There have also been appearances by figures including a former Archbishop of Canterbury, a senior royal aide and film stars Sienna Miller and Jude Law, who learned while giving evidence that a close family member had been paid for stories.

Public interest in the case was stoked by the revelation that Coulson and Brooks, whose papers had regularly exposed the affairs of the rich and famous, had themselves been involved an on-off affair running over a nine-year period.

"You are under no pressure of time and you must take all the time that you need to reach your verdicts," judge John Saunders told the jury. He had previously urged them not to be "dazzled" by the high-profile defendants and to ignore the vitriol directed at Brooks and Coulson in the past.

Brooks, Coulson and the paper's ex-Managing Editor Stuart Kuttner are accused of conspiring to hack voicemails on mobile phones.

Coulson is also accused along with the News of the World's ex-royal editor Clive Goodman of sanctioning illegal payments to police officers for internal royal phone directories, and Brooks faces charges she authorised some 40,000 pounds in cash payments to a Ministry of Defence employee when she edited the Sun.
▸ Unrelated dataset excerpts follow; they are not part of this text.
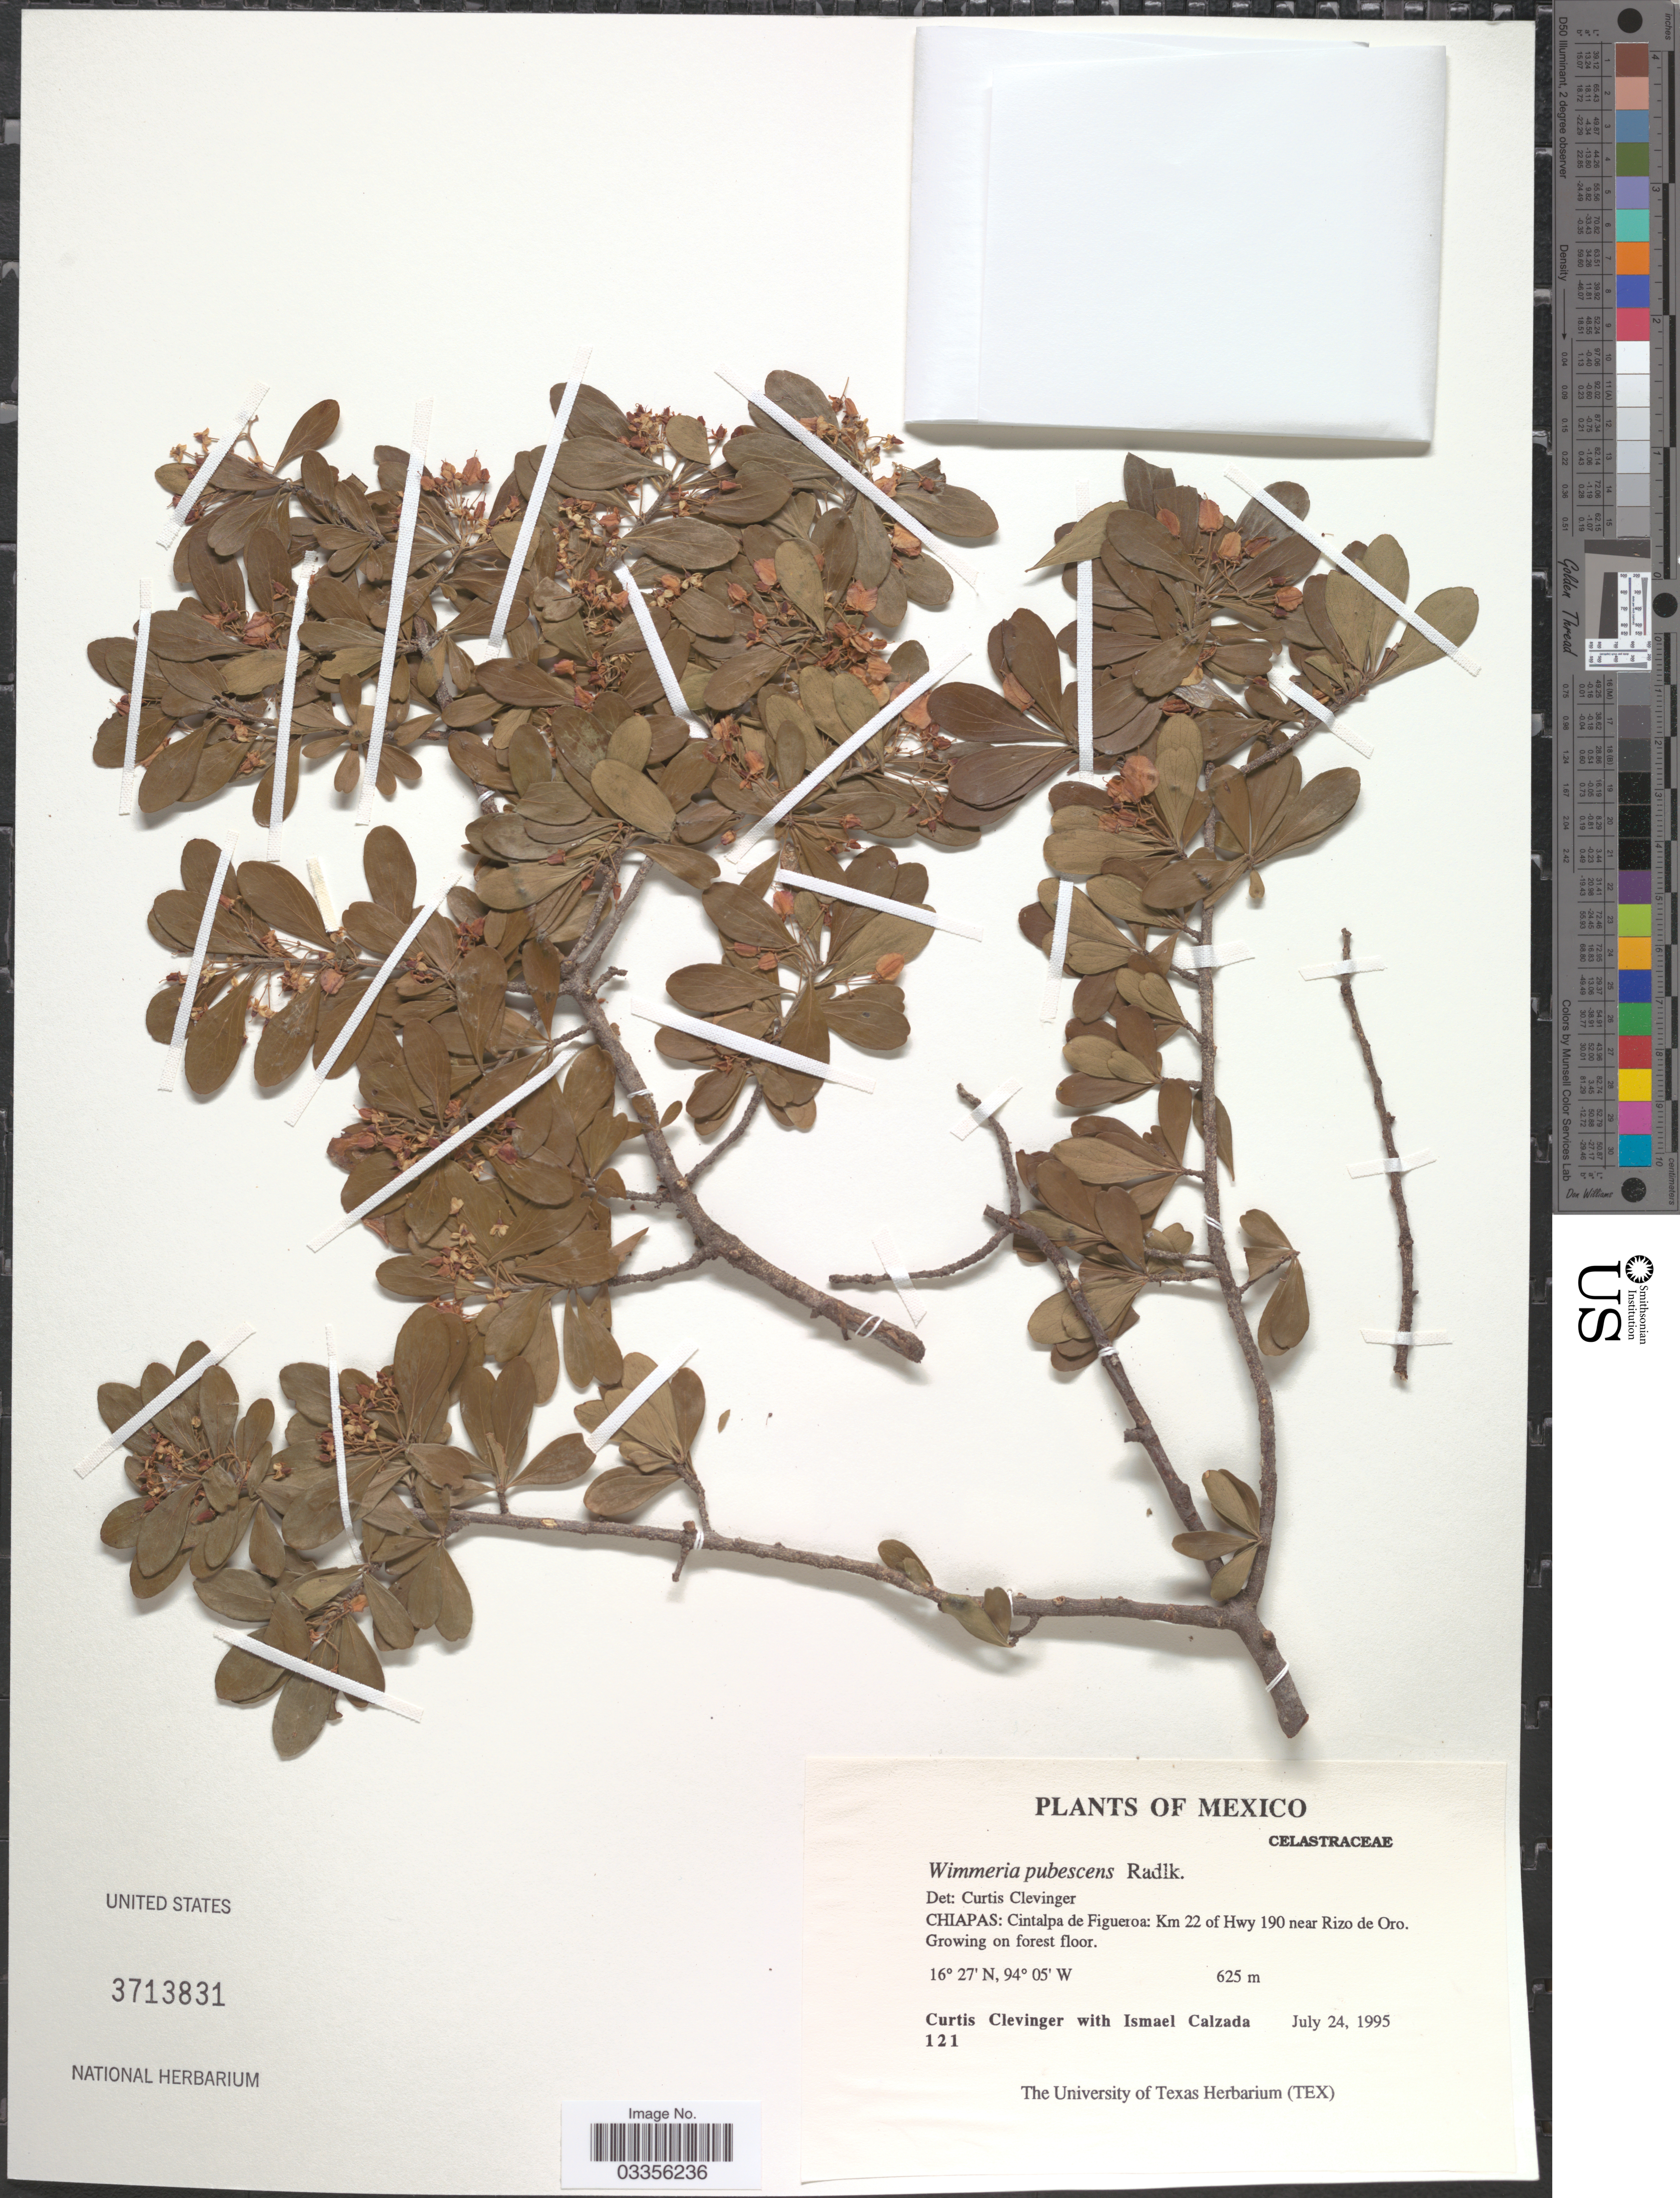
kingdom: Plantae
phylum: Tracheophyta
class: Magnoliopsida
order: Celastrales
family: Celastraceae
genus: Wimmeria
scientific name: Wimmeria pubescens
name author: Radlk.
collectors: C. Clevinger & I. Calzada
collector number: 121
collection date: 1995-07-24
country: Mexico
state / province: Chiapas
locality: Cintalpa de Figueroa: Km 22 of Hwy 190 near Rizo de Oro.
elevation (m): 625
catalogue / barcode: US 3713831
The trial was told that in the two years before police arrested Goodman, when Coulson was editor, there were more than 6,800 hacking calls made by News of the World journalists or a private investigator involving over 280 victims. Also on trial are Brooks' husband Charlie, her former personal assistant, and the head of security at News International, all accused of helping Brooks hide evidence from police. They all deny the charges, but if convicted, Brooks and Coulson are likely to face jail terms.
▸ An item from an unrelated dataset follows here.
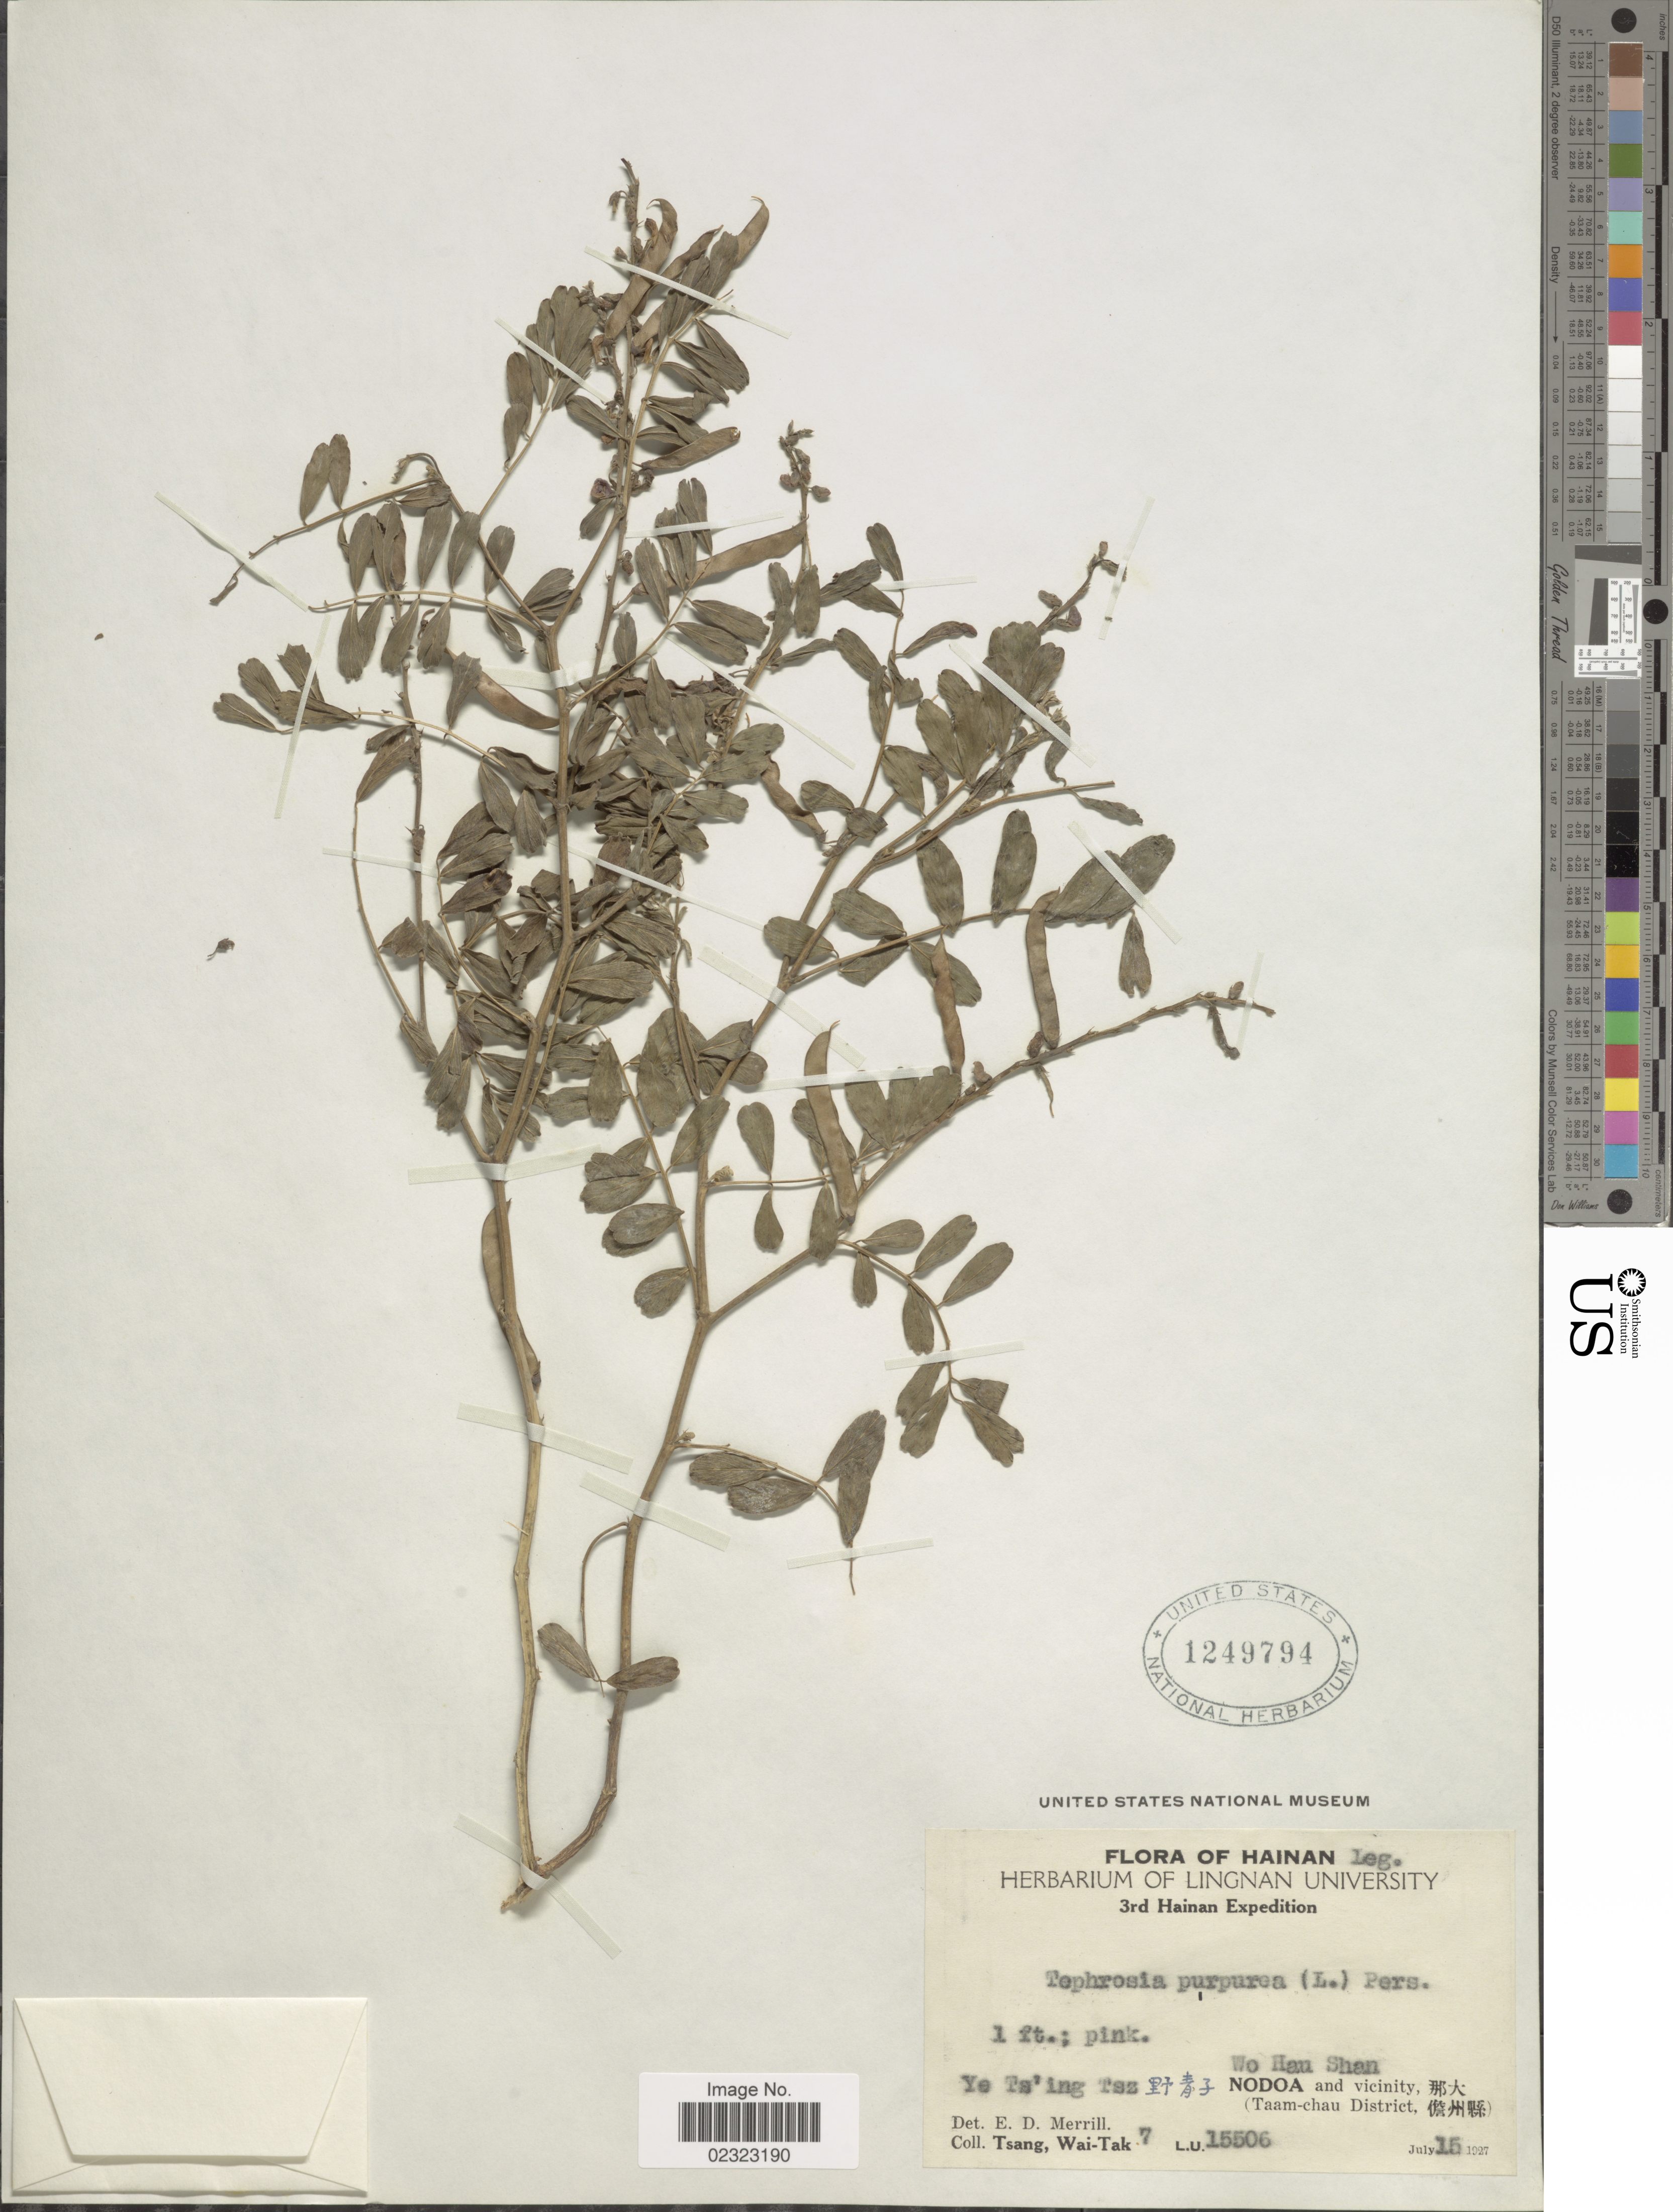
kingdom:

Dan Evans, an ex-reporter who has pleaded guilty to hacking under Coulson's editorship, said the practise was so rampant that even the office cat knew about it.

"We didn't have an office cat," Coulson quipped when he rejected this accusation from the witness box.

Former News International executive Rebekah Brooks arrives at the Old Bailey court house in London

The phone-hacking affair dates back to 2006 when Goodman and Glenn Mulcaire, a private detective who worked for the paper, admitted illegally accessing voicemails on mobile phones of aides to the British royal family amongst others.

News International asserted at the time that the practise was limited to a single "rogue reporter", but since new evidence came to light in 2011, three former senior news editors from the News of the World have now pleaded guilty.